# Технологии и коммуникации > Софт. Железо > Железо >  Греется процессор

## SDS

Я разогнал AMD с 2,2 до 2,6. Три года нормально работал, а сейчас вырубаться начал, скинул на 2,5.
Температура 45 - 50С.
Какой - то ресурс,видать, со временем срабатывается.
Менять пора.
Бабки, бабки - где их брать?

----------


## .29

> Я разогнал AMD с 2,2 до 2,6. Три года нормально работал, а сейчас вырубаться начал, скинул на 2,5.
> Температура 45 - 50С.
> Какой - то ресурс,видать, со временем срабатывается.
> Менять пора.


Возможно, нужно поменять термопасту.

----------


## JAHolper

Кстати, насчёт термопасты верняк. У меня процессор начал греться, раскрутил, а там термопаста сыпется... Но пока так оставил) Может кто подскажет где её брать и сколько стоит?

----------


## SDS

Самый дешёвый вариант

----------


## SDS

Или такой

----------


## .29

Да КПТ-8 сойдет. Обычно во всяких магазинчиках железячных есть.

У меня вот кулер ооочень шумит на видеокарте, так я отсоединил вообще. 92 градуса почти без нагрузки. Уже больше года работает.

----------


## kalita

> Кстати, насчёт термопасты верняк. У меня процессор начал греться, раскрутил, а там термопаста сыпется... Но пока так оставил) Может кто подскажет где её брать и сколько стоит?


В магазинах с комплектующими есть точно. Недавно цена стояла 7 тыщав.

----------


## JAHolper

> В магазинах с комплектующими есть точно. Недавно цена стояла 7 тыщав.

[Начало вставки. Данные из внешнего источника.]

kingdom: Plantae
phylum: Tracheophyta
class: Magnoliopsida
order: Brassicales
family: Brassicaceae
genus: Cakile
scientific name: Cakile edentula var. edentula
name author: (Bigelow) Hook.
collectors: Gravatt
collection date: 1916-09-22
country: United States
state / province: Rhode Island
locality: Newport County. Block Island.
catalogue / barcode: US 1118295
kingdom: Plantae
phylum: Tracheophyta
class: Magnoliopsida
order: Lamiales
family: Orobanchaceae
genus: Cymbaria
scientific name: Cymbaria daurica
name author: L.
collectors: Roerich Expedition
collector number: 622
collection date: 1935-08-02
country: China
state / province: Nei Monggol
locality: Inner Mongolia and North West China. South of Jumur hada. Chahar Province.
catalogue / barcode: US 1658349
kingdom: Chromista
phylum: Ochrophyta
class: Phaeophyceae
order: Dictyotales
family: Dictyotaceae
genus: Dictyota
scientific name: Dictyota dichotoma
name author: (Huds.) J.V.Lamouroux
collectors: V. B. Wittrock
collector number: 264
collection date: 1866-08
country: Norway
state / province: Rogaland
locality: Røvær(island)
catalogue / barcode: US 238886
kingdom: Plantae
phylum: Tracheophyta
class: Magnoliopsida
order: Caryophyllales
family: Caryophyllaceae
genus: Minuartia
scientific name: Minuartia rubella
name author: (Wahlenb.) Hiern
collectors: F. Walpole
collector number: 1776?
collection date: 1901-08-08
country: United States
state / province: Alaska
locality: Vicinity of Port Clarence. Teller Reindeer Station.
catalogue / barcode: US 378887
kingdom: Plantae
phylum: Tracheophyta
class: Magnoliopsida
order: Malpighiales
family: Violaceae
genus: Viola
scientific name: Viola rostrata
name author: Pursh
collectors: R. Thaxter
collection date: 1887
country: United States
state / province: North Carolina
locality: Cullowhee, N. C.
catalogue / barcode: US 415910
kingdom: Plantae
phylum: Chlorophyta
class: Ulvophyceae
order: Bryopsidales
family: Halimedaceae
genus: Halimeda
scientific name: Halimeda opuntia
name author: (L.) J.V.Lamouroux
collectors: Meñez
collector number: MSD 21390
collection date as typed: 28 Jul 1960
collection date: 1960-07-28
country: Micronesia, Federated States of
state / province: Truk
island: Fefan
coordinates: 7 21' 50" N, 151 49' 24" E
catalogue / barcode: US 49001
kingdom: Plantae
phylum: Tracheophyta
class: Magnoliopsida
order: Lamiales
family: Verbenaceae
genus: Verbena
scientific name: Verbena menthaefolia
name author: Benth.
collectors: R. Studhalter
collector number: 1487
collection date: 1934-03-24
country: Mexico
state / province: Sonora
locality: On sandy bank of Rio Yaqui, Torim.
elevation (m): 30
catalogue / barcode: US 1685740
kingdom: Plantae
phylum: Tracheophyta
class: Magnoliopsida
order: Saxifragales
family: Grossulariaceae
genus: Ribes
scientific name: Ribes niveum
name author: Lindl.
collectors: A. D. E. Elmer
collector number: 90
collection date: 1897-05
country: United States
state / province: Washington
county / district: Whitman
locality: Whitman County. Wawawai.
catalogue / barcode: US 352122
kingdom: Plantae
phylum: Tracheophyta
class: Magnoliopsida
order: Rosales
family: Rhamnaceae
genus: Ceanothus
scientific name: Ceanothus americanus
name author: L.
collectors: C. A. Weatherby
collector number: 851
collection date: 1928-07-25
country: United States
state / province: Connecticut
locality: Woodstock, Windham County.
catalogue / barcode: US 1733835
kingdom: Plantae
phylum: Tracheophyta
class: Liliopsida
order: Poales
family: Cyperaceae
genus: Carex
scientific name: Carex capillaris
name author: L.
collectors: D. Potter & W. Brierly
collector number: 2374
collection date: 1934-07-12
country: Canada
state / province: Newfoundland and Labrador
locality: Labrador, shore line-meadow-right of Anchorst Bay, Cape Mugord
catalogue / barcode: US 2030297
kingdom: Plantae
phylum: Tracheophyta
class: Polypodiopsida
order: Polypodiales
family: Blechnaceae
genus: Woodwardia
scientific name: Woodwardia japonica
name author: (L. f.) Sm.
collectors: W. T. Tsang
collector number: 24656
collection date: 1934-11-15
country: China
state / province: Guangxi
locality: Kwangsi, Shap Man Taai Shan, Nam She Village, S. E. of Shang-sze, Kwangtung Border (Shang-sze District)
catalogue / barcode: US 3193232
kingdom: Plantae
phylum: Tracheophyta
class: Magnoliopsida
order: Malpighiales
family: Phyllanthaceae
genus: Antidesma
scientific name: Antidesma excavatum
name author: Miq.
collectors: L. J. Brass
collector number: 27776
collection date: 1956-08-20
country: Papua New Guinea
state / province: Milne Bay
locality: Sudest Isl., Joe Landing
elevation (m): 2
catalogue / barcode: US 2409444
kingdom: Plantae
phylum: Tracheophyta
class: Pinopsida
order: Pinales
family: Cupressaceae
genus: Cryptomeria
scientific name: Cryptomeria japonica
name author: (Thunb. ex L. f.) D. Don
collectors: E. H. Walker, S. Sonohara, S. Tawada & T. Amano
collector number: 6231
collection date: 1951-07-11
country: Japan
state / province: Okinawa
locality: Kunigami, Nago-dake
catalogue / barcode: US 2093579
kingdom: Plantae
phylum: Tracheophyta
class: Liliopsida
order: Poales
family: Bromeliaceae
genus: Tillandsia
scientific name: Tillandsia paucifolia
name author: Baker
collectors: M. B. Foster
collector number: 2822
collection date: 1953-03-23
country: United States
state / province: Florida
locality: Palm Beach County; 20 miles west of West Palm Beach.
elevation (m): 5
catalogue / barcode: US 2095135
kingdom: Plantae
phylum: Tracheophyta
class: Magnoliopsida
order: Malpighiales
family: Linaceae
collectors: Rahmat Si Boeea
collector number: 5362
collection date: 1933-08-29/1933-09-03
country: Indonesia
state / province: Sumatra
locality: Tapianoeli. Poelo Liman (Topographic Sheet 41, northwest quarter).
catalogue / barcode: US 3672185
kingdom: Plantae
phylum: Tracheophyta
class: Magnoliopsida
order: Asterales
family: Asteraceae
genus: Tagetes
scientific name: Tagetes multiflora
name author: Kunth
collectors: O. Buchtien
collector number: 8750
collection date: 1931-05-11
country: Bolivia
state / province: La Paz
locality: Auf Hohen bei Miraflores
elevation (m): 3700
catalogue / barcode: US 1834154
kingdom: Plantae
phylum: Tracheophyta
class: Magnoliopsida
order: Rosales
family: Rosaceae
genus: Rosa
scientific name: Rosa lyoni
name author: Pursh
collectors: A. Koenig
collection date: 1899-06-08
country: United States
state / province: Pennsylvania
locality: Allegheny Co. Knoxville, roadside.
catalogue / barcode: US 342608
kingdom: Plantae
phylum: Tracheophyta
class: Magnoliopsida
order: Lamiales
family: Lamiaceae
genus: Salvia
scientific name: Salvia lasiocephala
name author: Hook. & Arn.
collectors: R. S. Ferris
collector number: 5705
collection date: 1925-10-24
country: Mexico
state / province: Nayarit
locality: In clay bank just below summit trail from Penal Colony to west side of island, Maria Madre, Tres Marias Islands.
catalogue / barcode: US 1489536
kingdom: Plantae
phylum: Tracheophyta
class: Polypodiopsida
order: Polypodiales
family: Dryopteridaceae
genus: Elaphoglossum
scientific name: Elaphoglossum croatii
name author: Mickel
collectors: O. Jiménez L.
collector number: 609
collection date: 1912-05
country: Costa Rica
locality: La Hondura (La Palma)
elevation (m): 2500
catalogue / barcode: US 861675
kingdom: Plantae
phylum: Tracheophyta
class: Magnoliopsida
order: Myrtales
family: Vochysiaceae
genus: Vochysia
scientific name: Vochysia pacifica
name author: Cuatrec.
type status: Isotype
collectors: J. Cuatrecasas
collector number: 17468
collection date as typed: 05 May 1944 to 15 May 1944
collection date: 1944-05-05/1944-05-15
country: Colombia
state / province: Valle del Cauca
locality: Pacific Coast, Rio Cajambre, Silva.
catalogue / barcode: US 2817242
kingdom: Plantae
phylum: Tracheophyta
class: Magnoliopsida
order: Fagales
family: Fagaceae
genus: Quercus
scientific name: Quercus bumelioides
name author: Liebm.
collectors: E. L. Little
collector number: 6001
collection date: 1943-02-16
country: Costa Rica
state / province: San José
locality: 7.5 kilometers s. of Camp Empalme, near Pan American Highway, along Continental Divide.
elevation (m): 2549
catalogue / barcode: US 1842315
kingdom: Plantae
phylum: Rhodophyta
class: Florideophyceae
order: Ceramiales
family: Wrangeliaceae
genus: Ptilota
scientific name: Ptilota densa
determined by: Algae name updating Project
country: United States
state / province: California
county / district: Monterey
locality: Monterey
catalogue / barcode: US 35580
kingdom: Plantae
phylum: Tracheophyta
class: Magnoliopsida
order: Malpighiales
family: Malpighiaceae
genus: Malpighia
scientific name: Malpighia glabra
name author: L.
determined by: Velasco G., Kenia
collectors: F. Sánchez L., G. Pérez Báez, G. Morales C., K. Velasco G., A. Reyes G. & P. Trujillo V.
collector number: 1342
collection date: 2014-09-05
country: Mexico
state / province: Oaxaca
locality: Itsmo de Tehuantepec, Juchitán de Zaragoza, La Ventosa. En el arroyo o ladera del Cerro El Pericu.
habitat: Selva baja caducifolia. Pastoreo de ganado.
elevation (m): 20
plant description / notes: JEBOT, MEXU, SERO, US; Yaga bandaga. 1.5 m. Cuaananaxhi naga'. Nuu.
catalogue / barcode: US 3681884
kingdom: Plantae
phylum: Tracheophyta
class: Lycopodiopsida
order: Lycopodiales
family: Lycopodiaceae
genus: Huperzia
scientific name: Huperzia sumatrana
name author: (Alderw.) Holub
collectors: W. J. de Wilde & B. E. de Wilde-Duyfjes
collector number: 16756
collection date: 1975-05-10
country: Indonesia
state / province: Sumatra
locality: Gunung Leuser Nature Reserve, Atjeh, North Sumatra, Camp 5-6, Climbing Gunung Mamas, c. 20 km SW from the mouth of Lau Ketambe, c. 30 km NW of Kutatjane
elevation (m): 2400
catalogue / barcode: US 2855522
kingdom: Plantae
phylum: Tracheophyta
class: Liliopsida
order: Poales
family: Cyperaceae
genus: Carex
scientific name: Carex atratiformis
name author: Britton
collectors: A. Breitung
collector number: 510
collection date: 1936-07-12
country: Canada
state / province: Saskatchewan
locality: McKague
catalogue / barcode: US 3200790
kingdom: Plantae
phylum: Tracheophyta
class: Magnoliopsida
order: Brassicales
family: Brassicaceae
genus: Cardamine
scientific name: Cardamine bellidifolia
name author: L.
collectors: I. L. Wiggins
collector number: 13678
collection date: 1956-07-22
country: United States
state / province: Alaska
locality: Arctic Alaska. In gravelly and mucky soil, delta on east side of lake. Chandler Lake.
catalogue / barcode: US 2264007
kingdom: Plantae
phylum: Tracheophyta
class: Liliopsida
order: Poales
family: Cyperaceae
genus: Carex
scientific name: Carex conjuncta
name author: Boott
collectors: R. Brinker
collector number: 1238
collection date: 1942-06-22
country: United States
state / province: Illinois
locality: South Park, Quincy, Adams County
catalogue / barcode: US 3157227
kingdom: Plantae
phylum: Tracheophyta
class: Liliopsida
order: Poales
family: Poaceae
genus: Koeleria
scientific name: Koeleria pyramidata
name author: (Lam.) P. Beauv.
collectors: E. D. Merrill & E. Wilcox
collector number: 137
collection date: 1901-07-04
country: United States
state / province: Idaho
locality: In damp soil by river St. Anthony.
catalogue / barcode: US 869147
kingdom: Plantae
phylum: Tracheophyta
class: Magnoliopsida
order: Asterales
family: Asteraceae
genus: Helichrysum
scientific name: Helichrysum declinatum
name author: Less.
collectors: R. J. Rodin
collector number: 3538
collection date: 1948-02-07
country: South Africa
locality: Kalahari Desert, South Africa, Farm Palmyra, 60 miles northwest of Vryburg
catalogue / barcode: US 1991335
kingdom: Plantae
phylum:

купил вчера, пакетик как половина пакетика с маслом из макарон быстрого приготовления.  22 рубля отдал. :\

----------


## SDS

:22 рубля отдал
Это чыих?

----------


## JAHolper

наших)
Кстати, после того как обновил термопасту, перезагрузился один раз и работает уже сутки без перезагрузок, ему явно полегчало.)

----------


## illusion

До подорожания термопаста стоила 5 тысяч маленький тюбик. Иногда процессор перегревается из-за плохой работы кулера. 
У меня от перегрева кулер снялся вместе с платой (иголочки такие). Целый час потихоньку отдирали, чтобы новый кулер поставить.
Почистить от пыли прежде всего. Тоже полегчает.

----------